Es war ein Abend wie jeder andere. Das Blinken der Automaten und der Qualm der Zigaretten machten mir Kopfschmerzen, aber Job war Job. Ich hatte die Spielhalle vor einigen Jahren eröffnet, nachdem in meiner Jugend mein Vater sein ganzes Geld dort verloren hatte. Ich kannte den Reiz, mein Vater hatte mich immer wieder damit zugequatscht. Wie bilden sich die Reihen diesmal? Habe ich drei hiervon, vier? Vollbild! Ein Buch fehlt noch für Freispiele! Die ganzen schwachsinnigen Geschichten, dass es irgendeine Technik gab.
Mein Vater hatte damals häufiger nicht einmal Geld für die Busfahrkarte nach Hause gehabt und hatte dann einfach auf irgendeiner Parkbank geschlafen, und das nicht nur einmal. Und während ich wieder allein zu Hause im Bett lag und meinen Vater verfluchte, wurde mir klar, dass einer immer gewinnt: Der, der den Automaten besitzt.
Meine Stammgäste waren Dieter, dessen Spielsucht nicht sein einziges Problem war, Gustav, der glatzköpfige Dorfpolizist, und Lara, eine Siebzigjährige, die von morgens bis abends am Automaten hing.

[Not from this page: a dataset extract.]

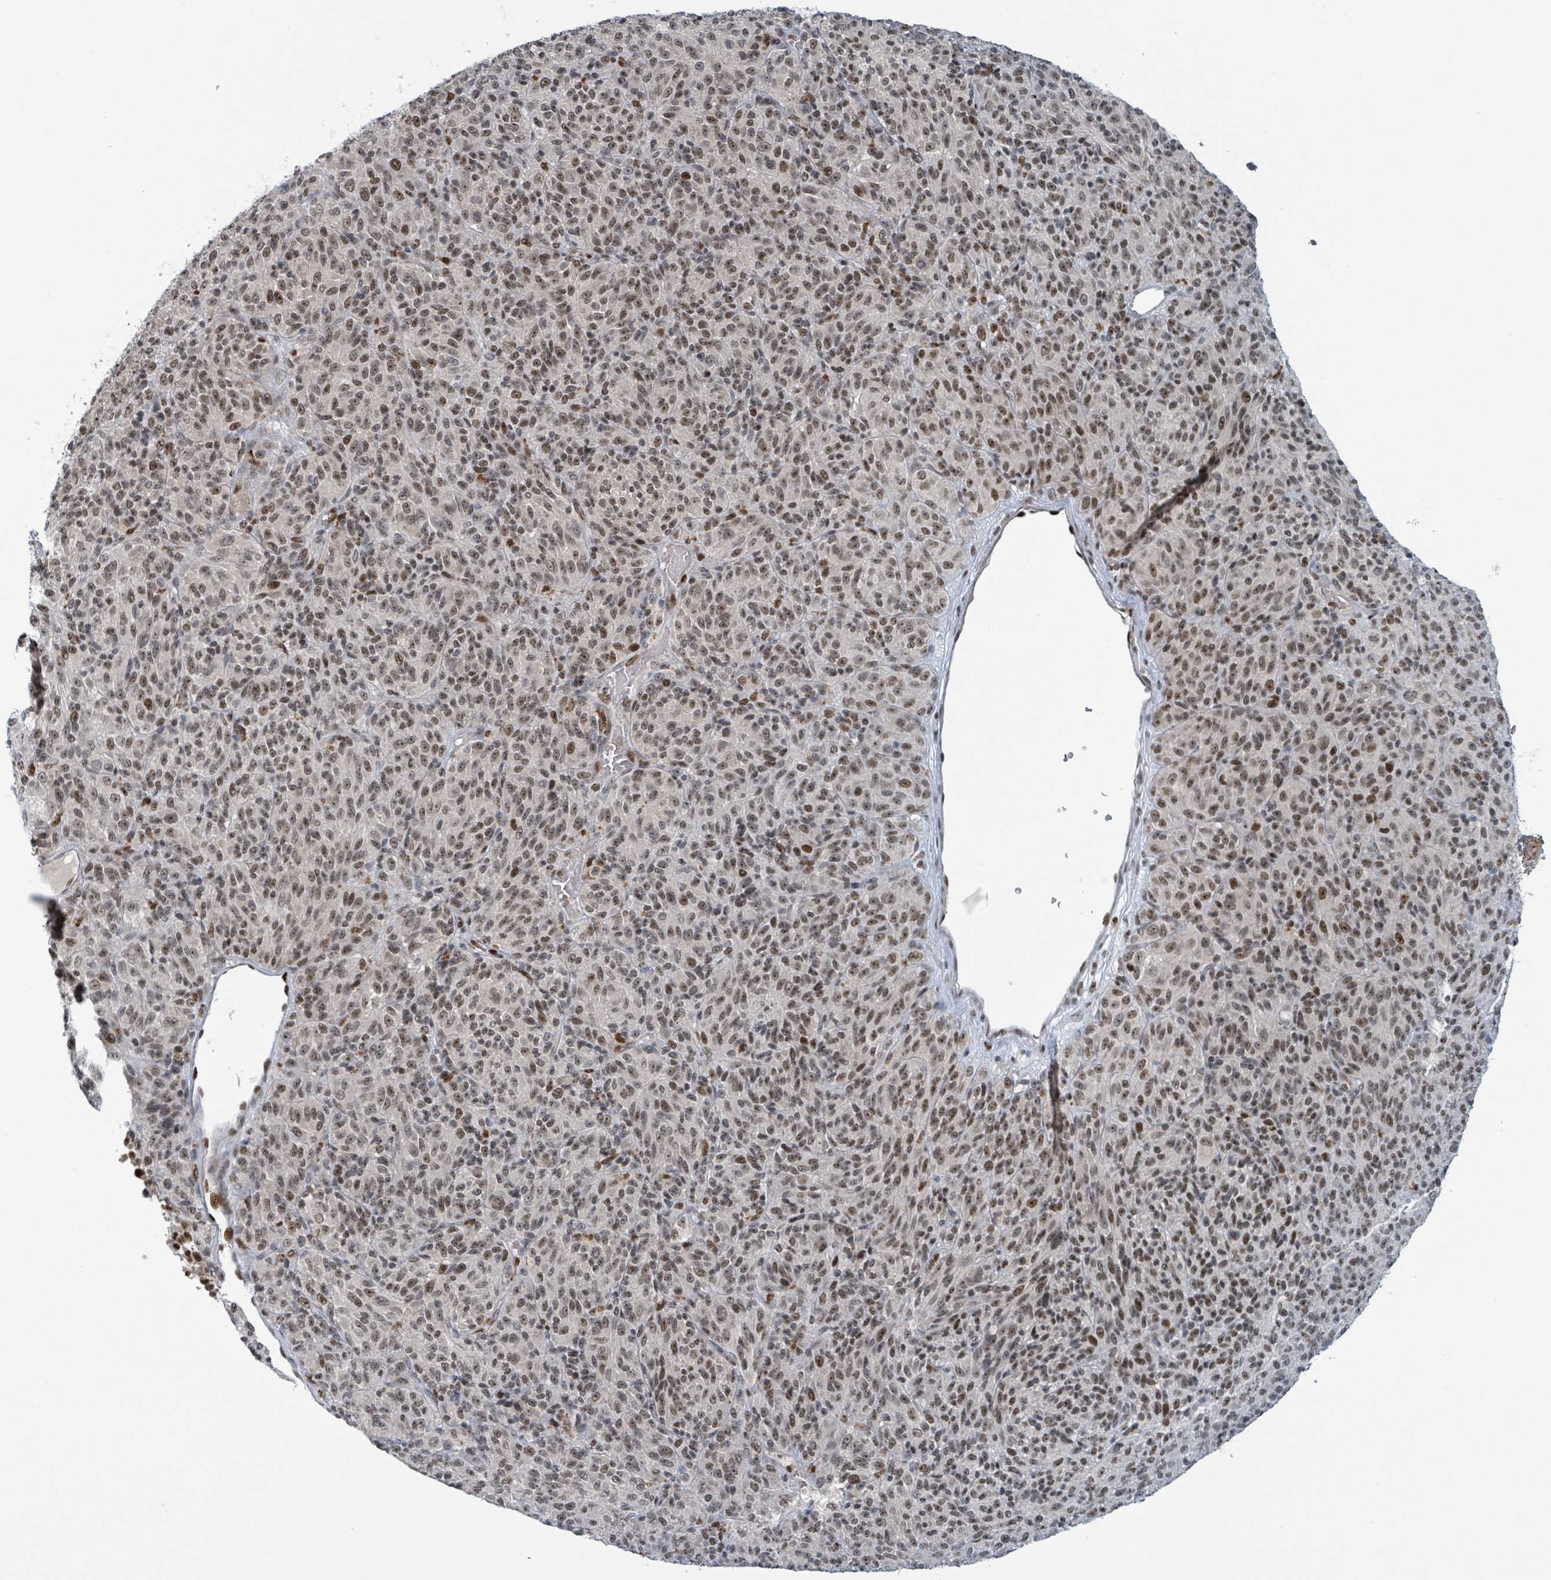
{"staining": {"intensity": "moderate", "quantity": ">75%", "location": "nuclear"}, "tissue": "melanoma", "cell_type": "Tumor cells", "image_type": "cancer", "snomed": [{"axis": "morphology", "description": "Malignant melanoma, Metastatic site"}, {"axis": "topography", "description": "Brain"}], "caption": "Immunohistochemical staining of human malignant melanoma (metastatic site) demonstrates medium levels of moderate nuclear protein staining in about >75% of tumor cells.", "gene": "KLF3", "patient": {"sex": "female", "age": 56}}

Wie eine Maschine schmiss sie alle paar Minuten ein Zwei-Euro-Stück in den Kasten.
Die Auflagen für die Spielos wurden immer strenger, aber das hinderte die Süchtigen nicht. Dann bediente man eben noch einen Automaten mehr oder rauchte noch eine. Die Onlinecasinos machten mir da mehr Sorgen, aber ich hatte eine feste Stammbelegschaft, die mich gut versorgte.
Gustav verließ gegen 21 Uhr mit Dieter die Spielhalle, um sich in der Kneipe eine Straße weiter wie jeden Abend zuzusaufen. Später würden sie wiederkommen, weiterspielen und dann mit dem Auto nach Hause fahren. Sie waren gerade zur Tür raus, als ein alter Mann hereinkam, achtzig, vielleicht sogar neunzig. Seine Kleidung hatte Risse und er schien verwirrt zu sein. Längst hatten die anderen Gäste ihr Spiel unterbrochen und sahen den alten Mann an.
Genervt hievte ich mich von meinem Platz und ging zu dem alten Mann.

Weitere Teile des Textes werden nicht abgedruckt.